For airport transfers or day trips contact Toon Tours, run by the adorable Toon and his partner. They run various trips around Khanom and farther out to Surat Thani or Khao Sok National Park. Another well-known local agency is Khanom Fishing Tours, attached to Khun Lee’s Restaurant. The name says it all about their packages: dolphin trips, cruising and fishing.
Best time to visit
Khanom has good weather pretty much all year round. The only not so pleasant time is November to mid-December, during the NE monsoon. It is not particularly rainy but rather very windy; it can sometimes create waves as high as 3 meters. Also, the sky is covered in black clouds all day long. Beautiful and very romantic for some people.
The rainy season that affects most of Thailand is not very present in Khanom (June to October). It may sometimes rain for 15 minutes in the afternoon; the sky may be cloudy for half an hour here, but that’s it. The dry season (March-May) is very very dry and takes longer than in other areas.

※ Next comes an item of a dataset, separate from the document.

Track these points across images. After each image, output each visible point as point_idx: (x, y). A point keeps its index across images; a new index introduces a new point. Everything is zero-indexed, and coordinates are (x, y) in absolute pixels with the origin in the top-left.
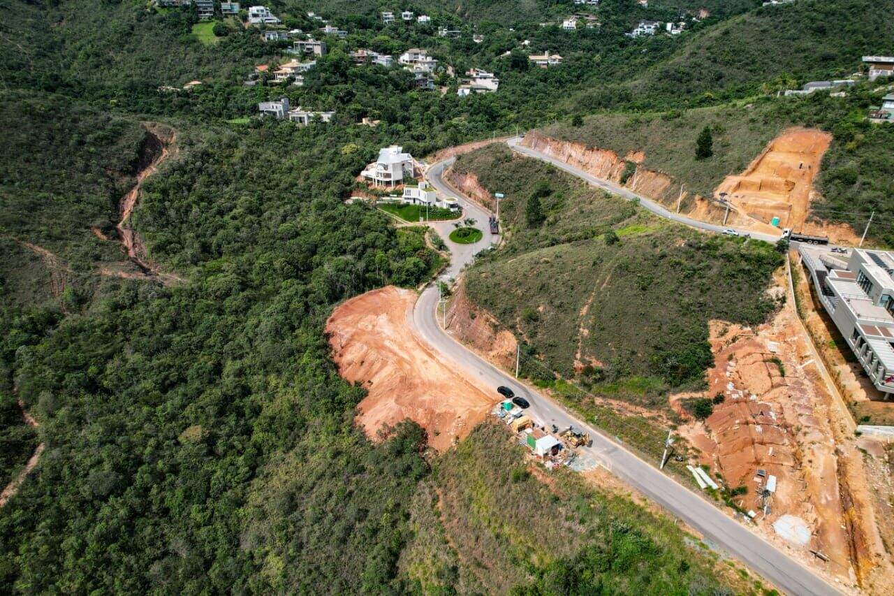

In 2014, for example, we didn’t have a drop of rain from 7th of January until 14th of April. As a side note, though, Khanom has its microclimate that allows heavy rain to drop at one end of the beach while at the other to be sunny which no chance of a cloud.
For whom is Khanom suitable as a holiday destination
I recommend it to couples, no matter the age, with or without children, in search of peace and quiet, to those who practice kiteboarding. I wouldn’t recommend it to divers, party animals, shopping addicts and sexual tourists.
A final note: the places I’ve reviewed are the places I’ve visited. There are plenty of other businesses in Khanom (resorts, restaurants, bars, tour agencies) that I might have missed from my review for the logical reason of never having enjoyed their services. This article will be constantly updated.